Dozens of accounts that appear to have been set up by underage users are closed each day, according to Christof, who shared a record of some accounts closed over a period of a few weeks with BBC News. Almost all underage accounts are for subscribers, rather than creators - including, he says, children as young as 10.

While they cannot post pictures or receive payment directly on the site, Christof says some use the site to advertise escort services or the sale of explicit pictures of themselves. The profile of one subscriber stated they were 16 years old and advertised the sale of photos of feet "or other" areas for £4.

Christof says this is a particular problem with accounts not written in English. He says some foreign language accounts are insufficiently moderated despite the site's huge popularity around the world.

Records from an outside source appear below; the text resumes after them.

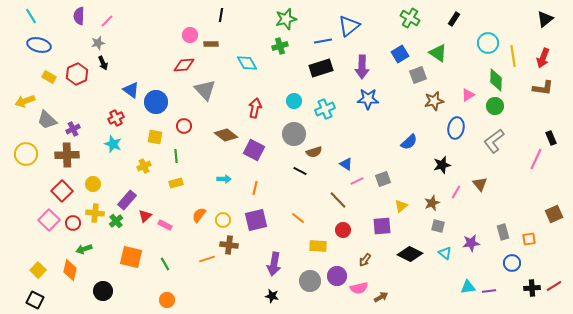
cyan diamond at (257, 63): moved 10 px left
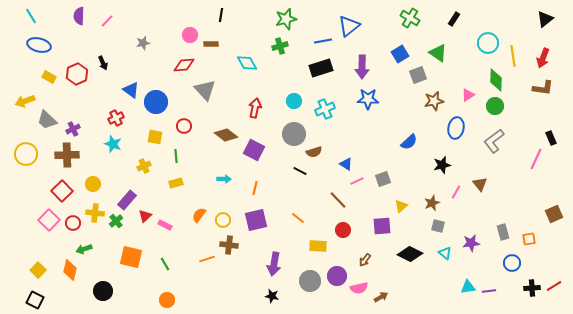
gray star at (98, 43): moved 45 px right
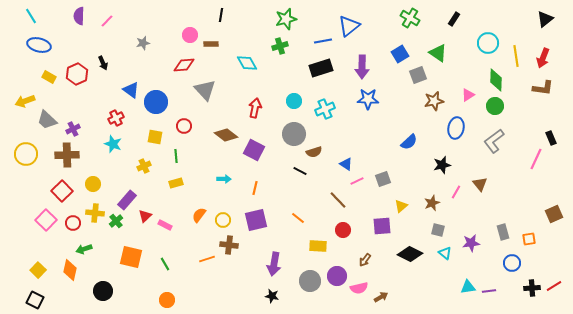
yellow line at (513, 56): moved 3 px right
pink square at (49, 220): moved 3 px left
gray square at (438, 226): moved 4 px down
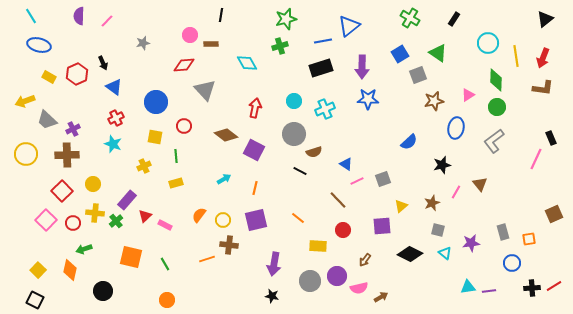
blue triangle at (131, 90): moved 17 px left, 3 px up
green circle at (495, 106): moved 2 px right, 1 px down
cyan arrow at (224, 179): rotated 32 degrees counterclockwise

BBC News was able to set up two subscriber accounts in French and German - despite explicitly stating they were young teenagers in the bios and advertising the sale of photographs. The accounts remained active for a week until BBC News contacted OnlyFans.

OnlyFans says all content can be reported by moderators, and the company complies with anti-trafficking legislation and provides annual training to staff. It says the account featuring homeless people breaks its terms and conditions and has now been closed and that it actively reviews livestreamed feeds.

Children's rights campaigner Baroness Kidron says any leniency towards accounts posting unlawful material is "wrong".

"The answer is in the name: If it's illegal content, there should be zero tolerance," says the peer, founder of a charity campaigning for children's rights online, the 5Rights Foundation - and a member of the pre-legislative scrutiny committee for the long-delayed Online Safety Bill.

She says payment companies should take responsibility for how their services are being used. "Companies should withdraw their commercial support unless and until there is an Onlyfans that is clearly an adult site," she says.

On Thursday, OnlyFans told the Financial Times that the company was banning pornography so as to "comply with the requests of our banking partners and payout providers".

Many payment providers, including industry giants Visa and Mastercard, ban the use of their services for specific types of content. Last year, both ended their relationship with Pornhub after allegations of unlawful material.

Baroness Kidron also believes minimum standards of moderation and a statutory code of conduct should be introduced to address leniency over accounts posting unlawful material.

BBC News has learned that the Department of Culture, Media and Sport (DCMS) was warned by a US anti-trafficking charity about content on OnlyFans in 2019 and given a presentation.

In a statement, the DCMS said its Online Safety Bill would introduce the toughest laws in the world - and that OnlyFans would face huge fines or be blocked if it failed to tackle illegal content.

It added that the media regulator Ofcom already has the power to suspend video sites if they fail to take steps to protect users from harmful content.

In May, OnlyFans published its most recent accounts and stated that "any lapse" in monitoring underage content and trafficking "could bring government sanctions from a wide range of countries and regulators". The company has repeatedly declined to be interviewed by BBC News about these subjects.

In response to BBC News, it said it fully complies with all laws and regulations that apply to it globally - including those of Ofcom - and that it uses state-of-the-art age verification and monitoring software, together with human monitoring.

OnlyFans says it believes one of the moderators BBC News spoke to was an employee it dismissed for repeated failures to close accounts containing unauthorised material.

The source says he repeatedly raised the number of underage subscriber accounts with OnlyFans.